# Limits and constraints for Jailed API Server user



## shepherdAZ (Dec 17, 2015)

Background
I am currently running a web application using three jails. The host's PUBLIC_IP:80 is mapped through with pf to the first jail's PRIVATE_IP:8080, where Nginx listens acting as front-end and TLS termination point. From Nginx, requests are upstreamed to the second Jail using a UNIX domain socket where a Python Flask application (API Server) sits and runs as a non-root user. The Flask application calls out to a third jail again via a UNIX socket where Redis is listening. The UNIX sockets are nullfs mounted across jails 1&2 and 2&3 using specific user accounts and permissions. Whilst the Python application is running in Jail 2, I have to permit RW access to the files as Python needs this for generating its bytecode etc and trying to do this elsewhere and remount is a mess.
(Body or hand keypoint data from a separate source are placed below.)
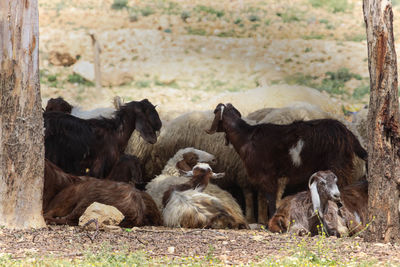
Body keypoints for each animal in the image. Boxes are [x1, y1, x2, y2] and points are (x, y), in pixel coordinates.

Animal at [208, 102, 368, 222]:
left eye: (215, 112)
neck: (246, 137)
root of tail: (347, 133)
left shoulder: (266, 175)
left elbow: (271, 199)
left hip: (339, 164)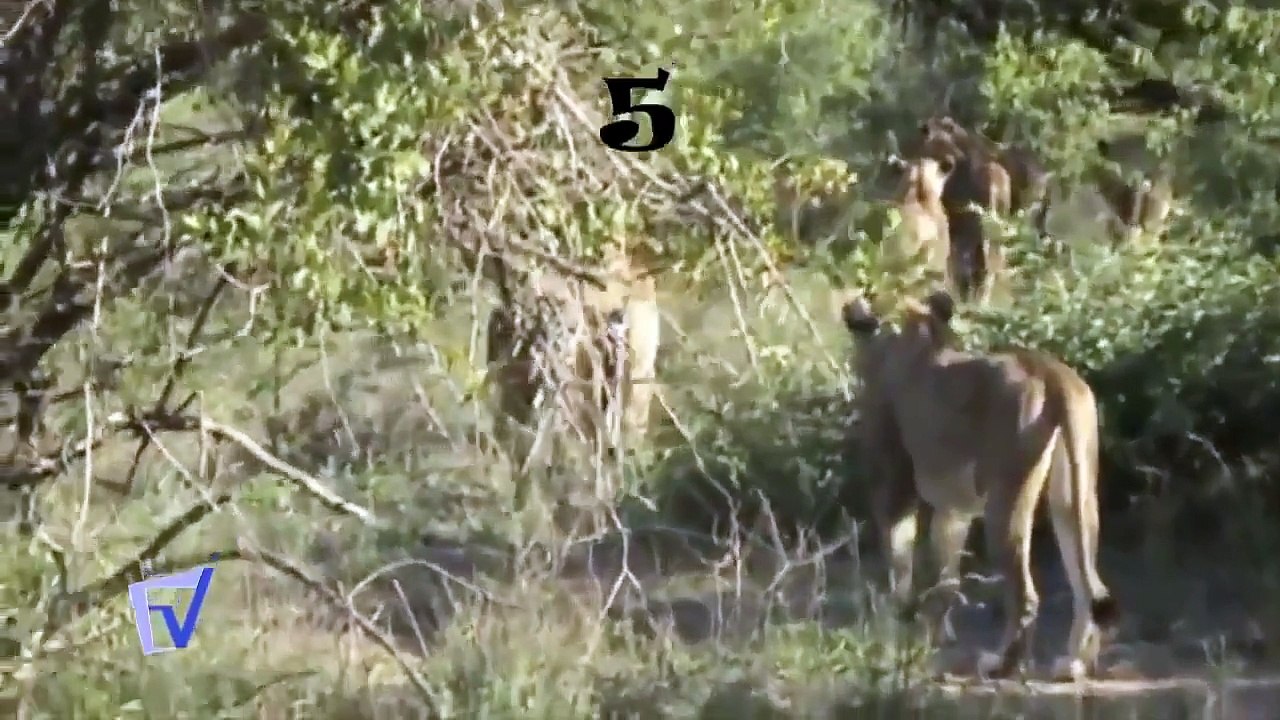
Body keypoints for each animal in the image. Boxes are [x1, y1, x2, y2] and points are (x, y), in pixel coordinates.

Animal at [841, 288, 1118, 681]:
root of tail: (1049, 371)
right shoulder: (954, 510)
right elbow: (948, 572)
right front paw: (939, 632)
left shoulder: (895, 486)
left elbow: (899, 556)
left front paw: (896, 621)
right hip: (1074, 495)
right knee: (1085, 581)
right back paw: (1074, 662)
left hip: (1005, 496)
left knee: (1025, 595)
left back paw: (1001, 663)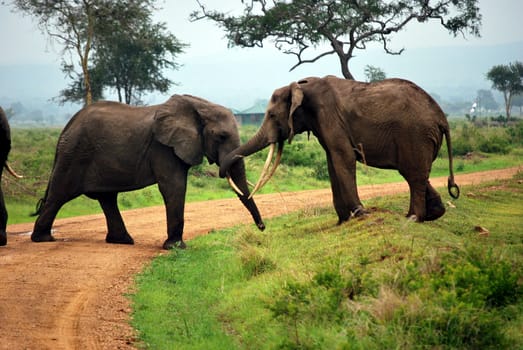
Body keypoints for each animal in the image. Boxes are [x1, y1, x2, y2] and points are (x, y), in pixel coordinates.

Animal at [30, 94, 266, 250]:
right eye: (221, 136)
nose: (262, 227)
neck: (199, 106)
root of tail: (66, 128)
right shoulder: (163, 148)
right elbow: (174, 186)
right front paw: (175, 247)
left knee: (107, 198)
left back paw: (122, 241)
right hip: (74, 154)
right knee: (60, 194)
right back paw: (42, 239)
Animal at [219, 76, 460, 224]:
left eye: (271, 115)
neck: (300, 86)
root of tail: (442, 118)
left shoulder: (329, 118)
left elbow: (343, 158)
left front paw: (360, 214)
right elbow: (332, 162)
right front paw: (343, 220)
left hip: (415, 135)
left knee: (413, 174)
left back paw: (412, 218)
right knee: (416, 173)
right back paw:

I am now taking two actions to secure this environment further:

re-writing the Python API Server code in Go so I can nullfs mount the application files as read-only into Jail 2 to prevent any modification, and;
locking down all the Jails with appropriate resource and user limits.

Question
Since FreeBSD 10.2 includes RCTL/RACCT in the generic kernel and we can turn this on in the loader now, does anyone have some basic "always do this as a minimum" guidance for configuring these RCTL policies/rules? "memoryuse" and "pcpu" look like good ones to start with, but hoping someone can give me some real-world use examples from their own experiences. 

Thanks!


----------